The Swiss Federal Council has decided to implement a revised CO2 Ordinance with retroactive effect to 1 January 2025. The bill sets the reduction targets for greenhouse gas emissions in various sectors by 2030, aiming to halve the country’s GHG emissions by 2050 compared to 1990 levels. 

The ordinance also provides new funding instruments for companies (financial support to significantly reduce their GHG, support for biomethane production (to be fed into the gas grid or used as fuel), and the exemption from the CO2 levy for companies that commit to reducing their emissions at an average minimum value of 2.25% per year (previously established at 2.5% per year).
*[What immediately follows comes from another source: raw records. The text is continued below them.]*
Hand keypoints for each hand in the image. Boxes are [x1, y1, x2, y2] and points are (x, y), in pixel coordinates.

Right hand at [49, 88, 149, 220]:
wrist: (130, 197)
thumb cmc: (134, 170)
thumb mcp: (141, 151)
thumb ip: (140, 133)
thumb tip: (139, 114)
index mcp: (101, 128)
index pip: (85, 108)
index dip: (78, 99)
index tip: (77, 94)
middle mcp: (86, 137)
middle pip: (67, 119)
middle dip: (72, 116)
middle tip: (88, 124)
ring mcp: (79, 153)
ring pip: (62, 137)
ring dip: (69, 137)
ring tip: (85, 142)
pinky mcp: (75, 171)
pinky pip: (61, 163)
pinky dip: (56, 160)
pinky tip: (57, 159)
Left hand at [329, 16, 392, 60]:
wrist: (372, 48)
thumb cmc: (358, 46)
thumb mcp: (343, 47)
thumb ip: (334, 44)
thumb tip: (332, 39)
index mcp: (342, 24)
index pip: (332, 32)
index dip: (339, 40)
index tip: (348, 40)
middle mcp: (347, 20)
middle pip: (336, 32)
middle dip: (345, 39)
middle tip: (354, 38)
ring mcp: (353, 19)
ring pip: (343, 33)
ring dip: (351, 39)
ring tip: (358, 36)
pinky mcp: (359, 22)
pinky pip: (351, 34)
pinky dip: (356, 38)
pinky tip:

Companies participating in Switzerland's Emissions Trading System (ETS) can apply for financial support for measures that enable them to significantly reduce their GHG emissions.

The act also provides measures and guidelines to promote reduce emissions in the transport and aviation sectors, like a 12% domestic offset for CO2 emissions from transportation though climate protection projects, a CO2 target value in grams per km for heavy commercial vehicles, the implementation of obligation to blend renewable and low-emission aviation fuels in 2026, and the financing of measures to reduce GHG emissions from aviation. Within the construction sector a CHF120/tCO2 (€127/tCO2) levy will continue to be collected. 

Some of the measures will come into force retroactively as of 1 January 2025 to ensure that the existing climate policy instruments are continued without gaps.